A sink that drips water might be okay, but one that does not drain water at all could be due to carelessness, and the tenant will have to incur charges on that.
Examples of normal wear and tear is:
- Fading and peeling of wall paints around the house
- Cracking of the walls due to faulty foundation
- Wearing of carpets and rugs
- Peeling of wallpaper as a result of weak glue
- Bathroom door paints peeling because of water moisture
- Minor scrapes or scratches on wood floors
- Rotting or cracking of wooden window sills
- Worn spots or thinning varnish on wood floors due to regular use
Normal Wear and Tear vs. Facilitated Property Damages
Among the damages that may be found during an inspection are those that were caused through human error. The landlord will be strict about differentiating between normal wear and tear vs. facilitated property damages.
At this point, the collateral is the tenant’s security deposit, to cover damages.
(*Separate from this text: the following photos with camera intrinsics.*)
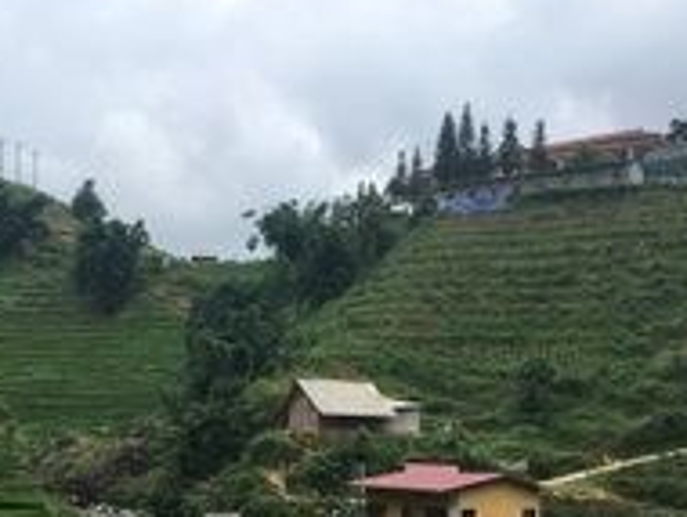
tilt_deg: -2.1
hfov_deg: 31.4
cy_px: 495
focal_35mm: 61
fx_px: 1212
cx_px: 235
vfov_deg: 23.3
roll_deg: -0.9
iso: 25
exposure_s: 1/1241
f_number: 2.2
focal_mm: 4.15
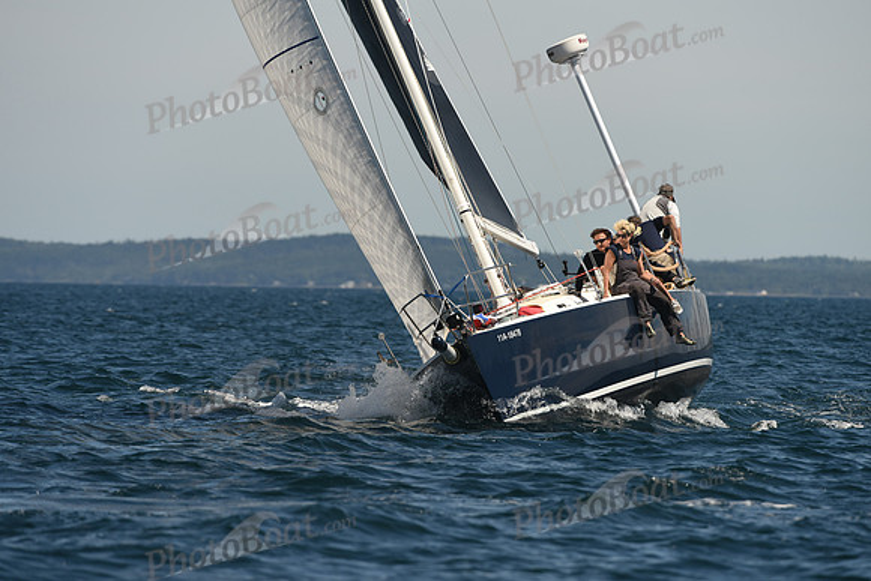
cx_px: 436
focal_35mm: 400
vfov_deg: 3.4
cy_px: 290
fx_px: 9680
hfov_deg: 5.2
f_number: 6.3
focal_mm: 400
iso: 250
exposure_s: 1/1000
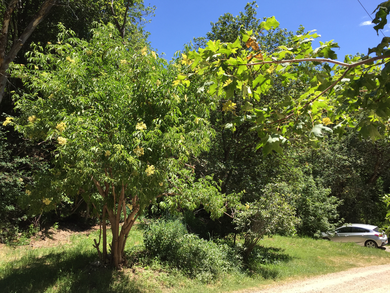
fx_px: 327
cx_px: 195
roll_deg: +2.4
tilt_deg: +5.7
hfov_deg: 61.7
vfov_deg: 48.2
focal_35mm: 29
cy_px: 146
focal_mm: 4.15
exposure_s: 1/807
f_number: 2.2
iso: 32
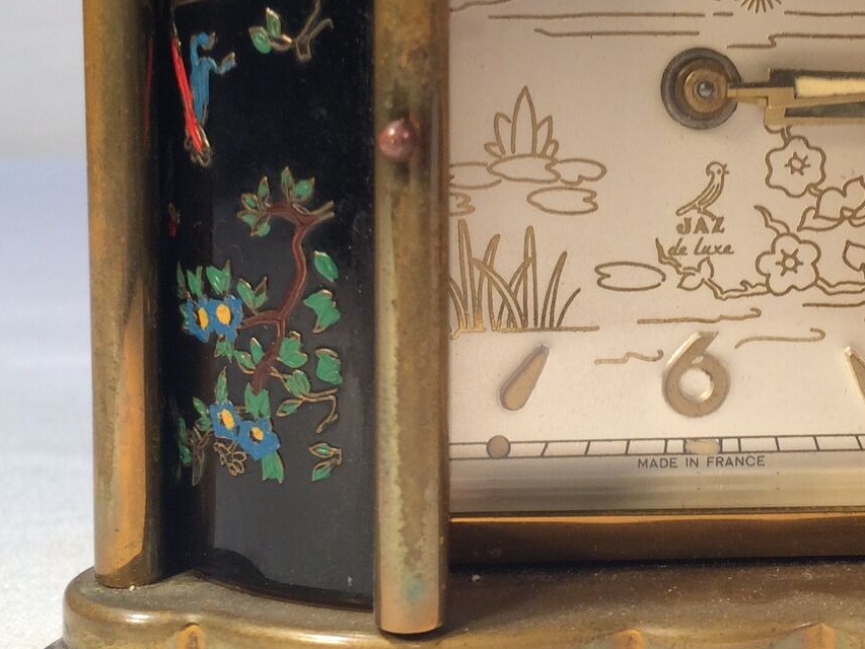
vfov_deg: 21.3
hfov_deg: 28.2
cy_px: 118
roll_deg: +0.3
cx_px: 623
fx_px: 1699
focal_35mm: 68
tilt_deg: -4.4
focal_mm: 4.15
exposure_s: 1/100
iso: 50
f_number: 2.2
If the landlord establishes that the damages are a result of any of the points below, the tenant will likely miss out on some, if not all of their security deposit.
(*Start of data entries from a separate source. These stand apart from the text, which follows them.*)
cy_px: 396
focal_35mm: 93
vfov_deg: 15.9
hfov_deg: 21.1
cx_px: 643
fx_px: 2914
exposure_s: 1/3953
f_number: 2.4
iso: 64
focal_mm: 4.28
These damages could happen intentionally, or by accidents and they could be inflicted through:
● Abuse and Misuse
Some people do not take care of things, especially if they are not theirs. They do not feel a pinch of pity for the landlord of the building or their investment.
Say the tenant is an artist who likes to draw and paint at home. A responsible artist will place protective materials on the floor to keep the paint that spills from getting on the floor while they work on their art. However, a careless artist will let paint just drop on the floor, potentially permanently damaging the tiles.
Abuse and Misuse
When a tenant chooses to live in a rental unit, it’s because they are OK with the style, layout and decor. Still, if they take it upon themselves to renovate the unit’s interior without the landlord’s knowledge, it will be considered abuse.
At the end of their stay, it will be their responsibility to reverse the changes they made either by themselves or by choosing to pay the landlord for the damages.
It is also considered abuse if a tenant decides to drag furniture over unprotected floor tiles, while leaving visible streaks and marks, instead of lifting or carrying them.
Another example is if they pour food particles or grease down the sink that result in blockages, that again is considered abuse.
When something in the rental unit is not acting right, the tenant must inform the manager in order to avoid further damage. This is simply because the manager typically does not have everyday access to the building.
If they fail to inform, and greater damage happens, the tenant will have then facilitated the damage through negligence. In short, it will be considered the tenant’s responsibility.
For example, old and faulty circuit breakers may experience an overcharge, or an undercharge, causing lights to flicker, or sockets to spark. To prevent further damage and safety hazards, the tenant should report the mishap to the management, so a professional electrician can be arranged to fix it.
Examples of other rental unit damages that are not considered as normal are:
- Children drawing on walls with chalk or crayons
- Pieces of flooring go missing, no matter if it’s carpet, tile, wood, etc.
- Wallpaper that is torn or ripped apart and needs to be replaced
- Toilets that do not flush and sinks that do not drain water
- Tiles that are broken or chipped
- Lightings and sockets that are burned out or do not work
- Broken window panes due to banging or smashing
It is extremely important, as a tenant, to be careful and mindful of all of the things in the unit.
This is because, at the end of the stay, tenant’s expect the security deposit they paid, prior to moving in, to be paid back to them.
To be precise, what is considered normal wear and tear will separate what will be charged and what will not be charged against the security deposit, when the rental’s repairs need to be made for the next resident.
If the tenant is deemed responsible for the repairs, they may get charged the full amount, but their security deposit will be used to cover the costs, as per the lease agreement, in case of property damage.